Übungstext >>
Ein Elektro-Smart in den Händen eines echten Users, also eines Menschen, der sich solch ein Fahrzeug einmal kaufen will oder es zumindest nutzen soll - das steckt hinter der Idee des Filmbeitrags in der ersten Folge der neuen auto motor und sport TV-Staffel.
Elektro-Smart zeigt noch Schwächen
Der Smart ED ist bereits seriennah, wenn auch die Batterietechnik noch verbessert werden soll. Das Drehmoment seines 30-Kilowatt-Drehstrommotors (41 PS) zieht ihn dank seines Ein-Gang-Reduktionsgetriebes ohne Schaltunterbrechung zügig nach vorne, so dass der Zweisitzer erste Tests in der Londoner City auch schon erfolgreich hinter sich gebracht hat.
Den ersten "Alltags-Check" hierzulande übernimmt eine junge Smart-Besitzerin. Ungewohnt für sie: Der Smart ED rollt ohne Motorgeräusch an - stattdessen ist nur ein leises "Sirren" zu hören. Allerdings zieht der Elektro-Flitzer schon von Beginn an ordentlich Strom, so dass die Ausfahrt beinahe vorzeitig endet.

Übungsdaten >>
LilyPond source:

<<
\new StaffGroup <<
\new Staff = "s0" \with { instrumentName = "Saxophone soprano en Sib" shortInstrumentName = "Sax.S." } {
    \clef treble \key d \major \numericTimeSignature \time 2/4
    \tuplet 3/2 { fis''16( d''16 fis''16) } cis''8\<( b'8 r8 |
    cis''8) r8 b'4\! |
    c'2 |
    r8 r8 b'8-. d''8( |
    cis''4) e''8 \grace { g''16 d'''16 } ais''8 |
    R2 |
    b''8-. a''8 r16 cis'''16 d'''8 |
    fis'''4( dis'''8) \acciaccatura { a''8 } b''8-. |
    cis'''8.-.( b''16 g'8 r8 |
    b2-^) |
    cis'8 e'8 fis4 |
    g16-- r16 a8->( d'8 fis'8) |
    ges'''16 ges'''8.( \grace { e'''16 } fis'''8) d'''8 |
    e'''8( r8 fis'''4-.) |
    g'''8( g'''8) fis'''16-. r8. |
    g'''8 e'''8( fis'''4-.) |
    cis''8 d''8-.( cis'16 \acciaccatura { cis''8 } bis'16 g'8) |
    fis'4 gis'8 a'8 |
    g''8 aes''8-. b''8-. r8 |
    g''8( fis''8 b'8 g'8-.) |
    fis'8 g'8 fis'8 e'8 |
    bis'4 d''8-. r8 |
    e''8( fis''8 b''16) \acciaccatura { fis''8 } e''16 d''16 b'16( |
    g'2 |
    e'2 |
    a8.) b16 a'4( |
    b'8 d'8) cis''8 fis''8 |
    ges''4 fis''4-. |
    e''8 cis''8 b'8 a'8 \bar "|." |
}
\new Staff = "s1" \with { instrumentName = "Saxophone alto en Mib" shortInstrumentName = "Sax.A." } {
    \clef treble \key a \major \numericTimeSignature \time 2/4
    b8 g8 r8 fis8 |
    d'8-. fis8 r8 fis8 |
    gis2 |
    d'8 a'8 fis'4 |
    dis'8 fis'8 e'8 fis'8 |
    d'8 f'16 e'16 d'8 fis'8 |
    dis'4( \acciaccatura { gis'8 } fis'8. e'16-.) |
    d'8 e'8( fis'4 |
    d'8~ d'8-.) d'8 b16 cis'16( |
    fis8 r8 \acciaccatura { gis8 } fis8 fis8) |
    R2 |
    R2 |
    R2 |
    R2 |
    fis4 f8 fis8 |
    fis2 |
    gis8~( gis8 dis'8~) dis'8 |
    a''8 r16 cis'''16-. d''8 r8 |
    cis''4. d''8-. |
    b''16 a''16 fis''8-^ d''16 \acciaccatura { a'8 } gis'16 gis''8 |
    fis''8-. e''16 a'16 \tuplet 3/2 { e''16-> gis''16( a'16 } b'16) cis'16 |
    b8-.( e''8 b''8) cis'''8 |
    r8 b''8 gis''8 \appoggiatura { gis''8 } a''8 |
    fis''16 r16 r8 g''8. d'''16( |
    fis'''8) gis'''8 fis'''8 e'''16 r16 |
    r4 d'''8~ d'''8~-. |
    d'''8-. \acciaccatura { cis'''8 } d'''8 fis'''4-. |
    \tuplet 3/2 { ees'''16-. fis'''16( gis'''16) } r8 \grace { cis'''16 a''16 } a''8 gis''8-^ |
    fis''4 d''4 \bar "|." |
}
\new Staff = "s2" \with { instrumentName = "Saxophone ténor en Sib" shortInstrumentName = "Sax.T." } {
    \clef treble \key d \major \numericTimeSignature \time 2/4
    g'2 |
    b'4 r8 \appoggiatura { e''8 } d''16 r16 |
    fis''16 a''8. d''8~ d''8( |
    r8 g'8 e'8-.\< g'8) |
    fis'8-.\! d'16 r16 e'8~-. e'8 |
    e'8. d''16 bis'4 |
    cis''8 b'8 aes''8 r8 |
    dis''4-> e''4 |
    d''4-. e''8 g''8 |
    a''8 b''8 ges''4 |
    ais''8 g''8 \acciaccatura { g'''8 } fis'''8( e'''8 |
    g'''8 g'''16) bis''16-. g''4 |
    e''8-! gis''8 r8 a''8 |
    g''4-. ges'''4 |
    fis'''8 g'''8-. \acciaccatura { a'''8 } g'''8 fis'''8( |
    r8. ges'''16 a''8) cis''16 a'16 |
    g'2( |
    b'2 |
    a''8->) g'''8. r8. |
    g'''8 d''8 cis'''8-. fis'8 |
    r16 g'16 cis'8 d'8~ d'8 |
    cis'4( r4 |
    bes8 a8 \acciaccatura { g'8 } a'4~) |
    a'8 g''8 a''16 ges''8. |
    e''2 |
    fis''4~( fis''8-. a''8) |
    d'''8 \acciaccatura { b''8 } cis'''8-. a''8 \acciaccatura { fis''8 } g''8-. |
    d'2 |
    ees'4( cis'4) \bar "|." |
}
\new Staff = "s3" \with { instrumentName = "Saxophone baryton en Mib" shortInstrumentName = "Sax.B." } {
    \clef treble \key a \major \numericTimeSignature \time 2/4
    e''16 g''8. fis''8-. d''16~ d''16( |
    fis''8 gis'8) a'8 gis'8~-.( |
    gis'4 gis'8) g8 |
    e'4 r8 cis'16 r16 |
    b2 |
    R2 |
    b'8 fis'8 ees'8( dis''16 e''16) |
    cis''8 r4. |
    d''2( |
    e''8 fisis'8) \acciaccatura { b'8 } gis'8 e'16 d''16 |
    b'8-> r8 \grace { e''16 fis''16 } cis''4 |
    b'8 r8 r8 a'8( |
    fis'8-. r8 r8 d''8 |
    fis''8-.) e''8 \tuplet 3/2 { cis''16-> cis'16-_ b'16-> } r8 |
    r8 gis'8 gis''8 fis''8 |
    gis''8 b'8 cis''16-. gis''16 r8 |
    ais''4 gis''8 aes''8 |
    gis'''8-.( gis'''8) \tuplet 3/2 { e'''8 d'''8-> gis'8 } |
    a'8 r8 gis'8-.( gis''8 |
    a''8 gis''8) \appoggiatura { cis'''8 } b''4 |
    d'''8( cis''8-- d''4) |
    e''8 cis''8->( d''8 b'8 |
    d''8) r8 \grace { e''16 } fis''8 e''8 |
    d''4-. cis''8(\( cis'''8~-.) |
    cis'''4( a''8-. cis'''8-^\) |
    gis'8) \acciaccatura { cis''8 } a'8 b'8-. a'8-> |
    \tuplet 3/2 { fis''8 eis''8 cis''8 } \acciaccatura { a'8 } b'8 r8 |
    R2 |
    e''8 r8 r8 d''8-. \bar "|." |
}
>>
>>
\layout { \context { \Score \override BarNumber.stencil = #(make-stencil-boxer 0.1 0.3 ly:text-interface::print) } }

Zu beantwortende Fragen >>
1 – Warum endet die Ausfahrt mit dem Smart ED laut Übungstext beinahe vorzeitig? Erkläre es in ein bis drei Sätzen.
2 – Welche Leistung hat der Drehstrommotor des Smart ED laut Übungstext?
3 – Schreibe aus dem Übungstext den Abschnitt von „Elektro-Smart zeigt noch“ bis „sich gebracht hat.“ wortgetreu ab.

Lösungen der Übungen >>
1 – Der Elektro-Flitzer zieht schon von Beginn an ordentlich Strom. Deshalb endet die Ausfahrt der jungen Smart-Besitzerin beinahe vorzeitig.

2 – 30 Kilowatt (41 PS).

3 –
Elektro-Smart zeigt noch Schwächen
Der Smart ED ist bereits seriennah, wenn auch die Batterietechnik noch verbessert werden soll. Das Drehmoment seines 30-Kilowatt-Drehstrommotors (41 PS) zieht ihn dank seines Ein-Gang-Reduktionsgetriebes ohne Schaltunterbrechung zügig nach vorne, so dass der Zweisitzer erste Tests in der Londoner City auch schon erfolgreich hinter sich gebracht hat.